Figure by Stewart Brand, in his book The Clock of the Long Now.

Some things are moving faster than those trees. Animals. Water. Me. You. And other things are moving slower.

The more you sit with this, the more beautiful it becomes.

And then we go to work, where projects are shuffled around in tidy little intervals, even though “whenever it starts is the right time.”

New beginnings are not linear

Transformation happens when it’s going to happen… and when it’s time, it happens fast, noisily, and irreversibly, like a tree falling.

When a sandy bank erodes and trees slip into the saltwater, we tend to think that’s bad. The tides and the weather and the climate got to ‘em.

When a group of people get to a moment of shared insight and identity and possibility, we tend to think that’s good. The choreography and structure and careful engagement got to ‘em.

Either way, what happens is a sudden shift from one state to another. The visible shift is a result of accumulated actions over time.

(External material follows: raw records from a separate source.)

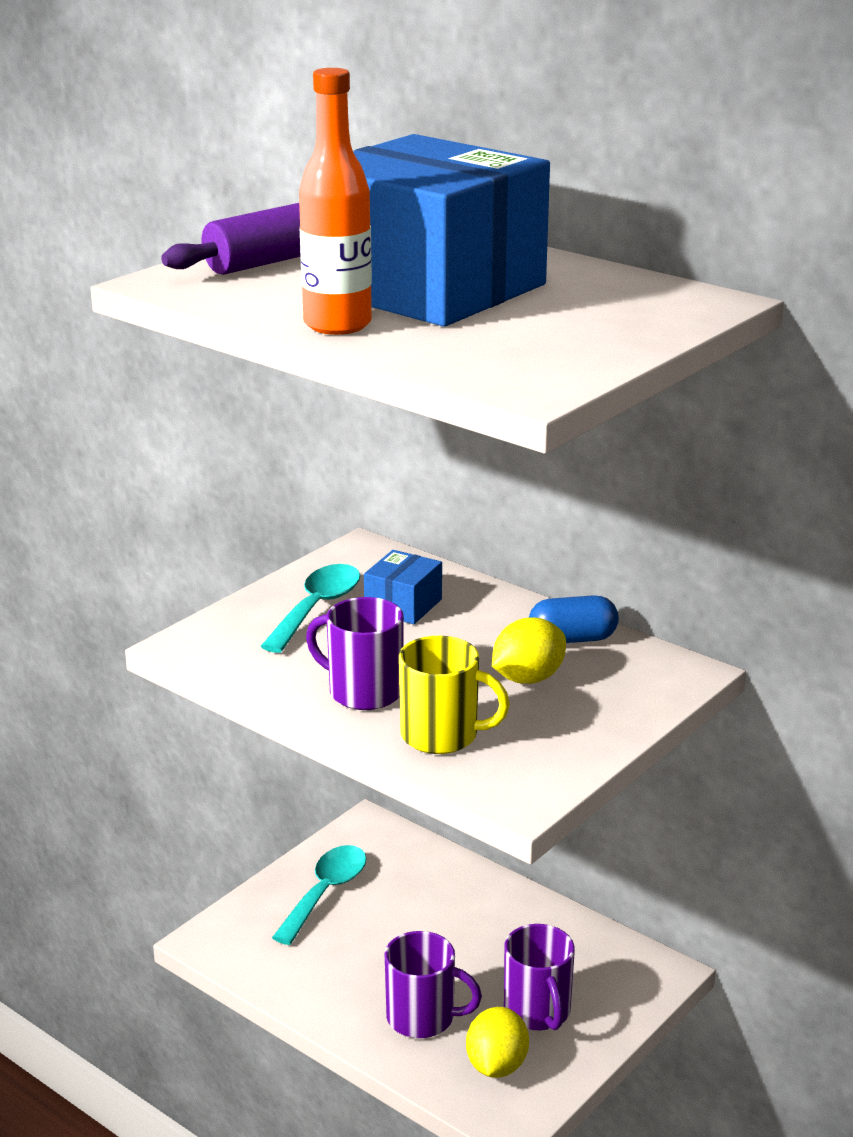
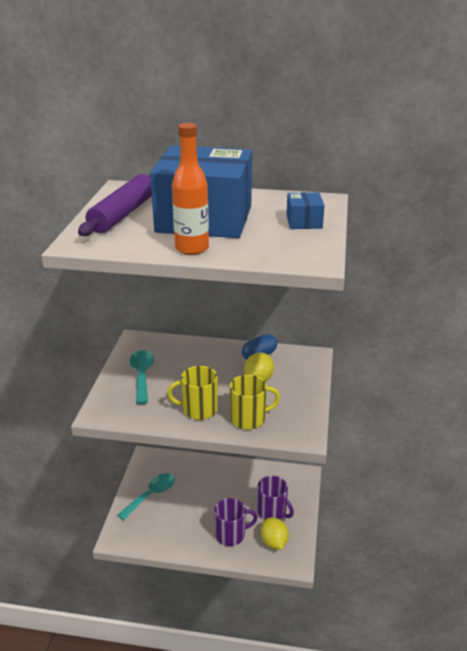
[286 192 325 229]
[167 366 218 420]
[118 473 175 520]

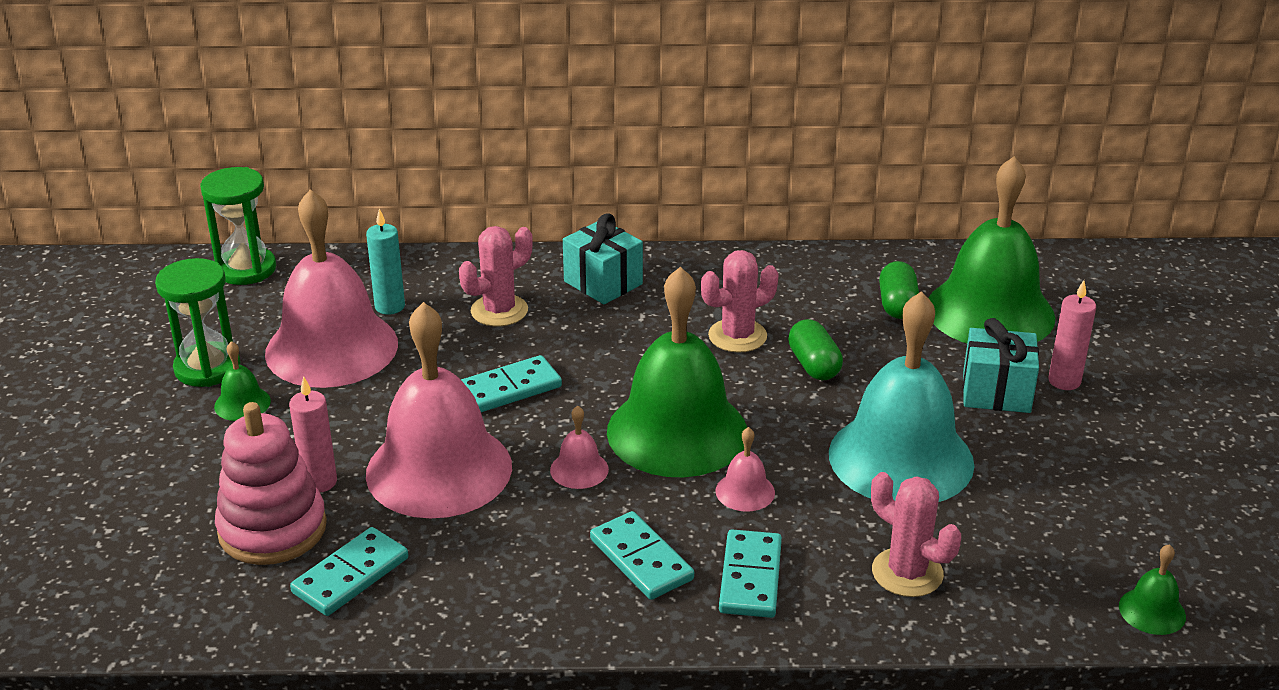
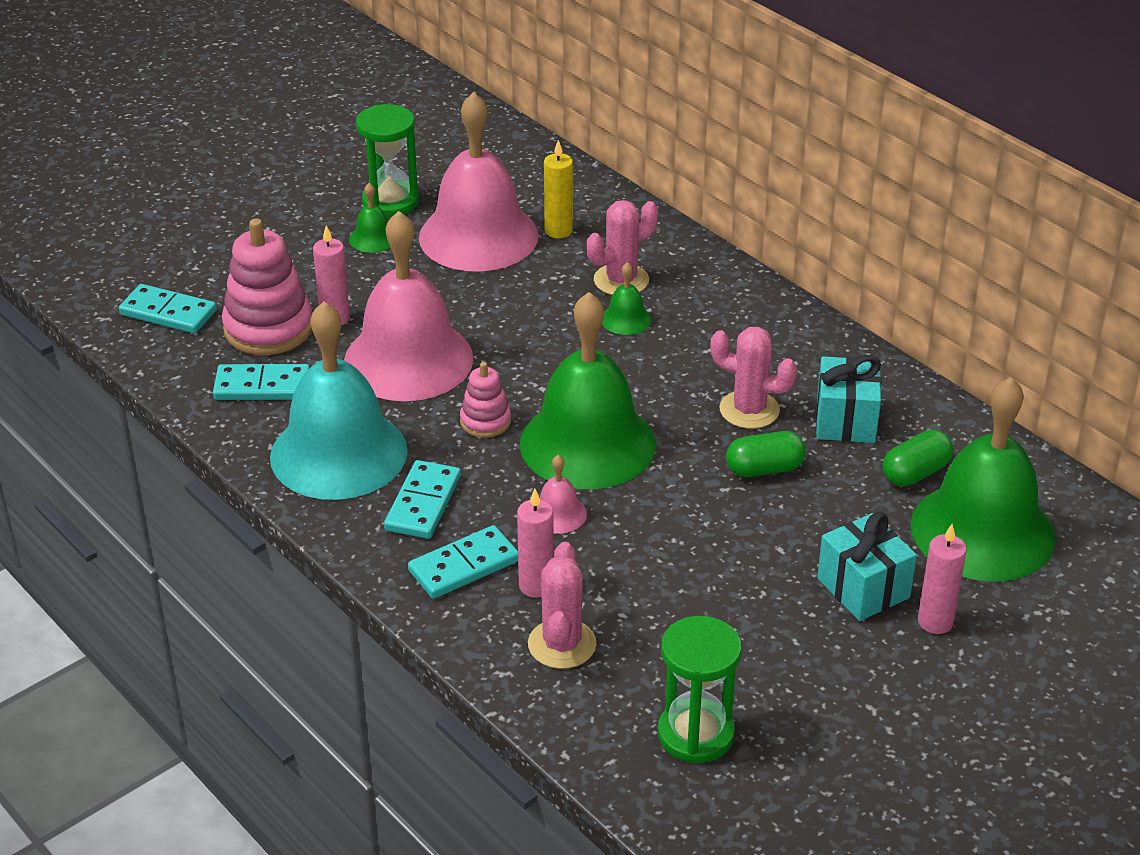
[658 616 742 763]
[544 140 573 238]
[816 355 882 443]
[587 200 658 295]
[270 301 408 500]
[726 431 806 477]
[119 284 217 333]
[460 362 511 438]
[602 262 651 335]
[517 489 554 598]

Not everything starts at the same time

Seven years ago I tossed out the “house of Lean”—with its ossified, layered columns and foundations, it was a powerful vision poorly communicated.

Instead, I taught for a while from this doodle:

A shearing layer model of a house, with CI concepts as the foundation, ways of thinking as the exterior structure, and collection of tools as the interior "style" elements.
Figure by Brian Kerr. Old thinking but I stand by about 50% of it.

(Aside: these are shearing layers, after Stewart Brand’s How Buildings Learn.)

What I liked about this little house is that it helped people sort out their approach to continuous improvement as a collection of things that start and stop and change over time and at different rates.

These days, I tend to get people to the same point using ecocycle planning:

An eco cycle planning template, showing a figure-eight loop from birth, through maturity, to creative destruction, and back to gestation. At each state there is a drawing of a tree growing from an acorn into a large tree and then being harvested or burned at the end of its life.
An ecocycle planning template, from a document shared by Fisher Qua.

I guess I’ve reached the point where I want to work from a picture of trees growing, rather than a picture of a little house.

In my imagination, though, creative destruction is not “plowing” or the little controlled burn in the image above, but rather a huge tree slipping off and down into the tide, where it will drift and—at its own pace—break down and provide shelter, enrich the food web, become the beginning of many things. Whenever it starts will be the right time.